### Kutipan teks

* * * * * * *

Bukan niat saya
untuk mengurus-ngurus orang lain, mengintip-ngintipi urusannya, atau
membuntut-buntuti gerak-geriknya, apalagi menjaga atau mengaturnya.
Sebab, menjaga diri saya sendiri saja yang bobrok ini sudah
kewalawan. Hanya saja, mungkin saja, andai saja dia sakit dengan catatan
ini dapat menjadi sehat kembali; andai saja dia lusuh dapat segar bugar
kembali; andai saja dia down bisa semangat kembali; dan paling
tidak, menjadi penghibur saja. Asal, tidak menjadi pembungkus kacang
atau lap tangan, atau bahkan menyakitkan. Catatan saya ini tidak
diniatkan demikian.
Dulu, saya
pernah menulis “pelita suram di pesantren” tentang seorang gadis
santriwati neng (putrinya kiai) yang hobinya berpacaran pada khususnya,
dan pada umumnya fenomena romantisme di dunia pesantren, yang diambil
dari cerita temannya teman saya. Kali ini, masih tetap soal santriwati
neng yang binal itu. Intinya, ini masih lanjutannya, meski bukan cerita
berlanjut, yang kalau dulu itu kesannya sangat seru dan menggelikan,
yang sekarang ini lebih menyerukan sekaligus mengacak-ngacak hati alias
menjengkelkan.
Bagini,
temannya teman saya yang dulu itu (dalam catatan, “pelita suram di
pesantren”), setelah melihat banyak teman santriwatinya yang prilaku
pergaulannya miri-miring alias kurang wajar sebagai santri
terkhusus yang neng itu, dia mencoba menulis sesuatu sebagai “saling
mengingatkan”, mungkin, yang biasa dikirim kepada neng itu. Agar neng
yang sempat dia kagumi atau dia emani itu (bukan cinta) tidak terjatuh ke dalam perigi asmara yang lebih dalam lagi atau cara bercinta yang kebablasan terang-terangan sebagai seorang santri yang neng, putrinya kiai gedhe pengasuh pondok pesantren yang amat religius, Tahfidzil Al-Quran.

* * * * * * *

### Data latihan
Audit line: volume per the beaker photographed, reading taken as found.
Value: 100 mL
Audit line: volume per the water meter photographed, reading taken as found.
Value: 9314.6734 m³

* * * * * * *

Lanjutkan catatan di atas tentang santriwati putri kiai di pesantren, mulai setelah kalimat terakhirnya.

### Jawaban soal
Apa isi
catatannya, apakah seperti wasiat atau nasehat seorang kiai? Tentu tidak
seperti itu. Hanya berisi kisah-kisah khikmah atau yang penting berisi
pelajaran sejauh ia pahami dan diyakini dapat menjadi pelajaran bersama
terkait moral atau hal-hal yang pantas dan yang tidak pantas saja. Tapi,
tidak berisi soal halal-haram karena dia bukan anggota Majlis Ulama
Indonesia (MUI). Itu saja.
Dia, teman
temannya saya itu, sempat merasa bahagia setinggi langit, sebab saat
bertemu dengan neng itu selain dapat ucapan terima kasih, senyuman yang
sejuk bermakna dengan mata sipit uniqnya, dia juga dimintai
tulisan-tulisannya lagi, pertanda bahwa tulisannya dibaca, pikirnya.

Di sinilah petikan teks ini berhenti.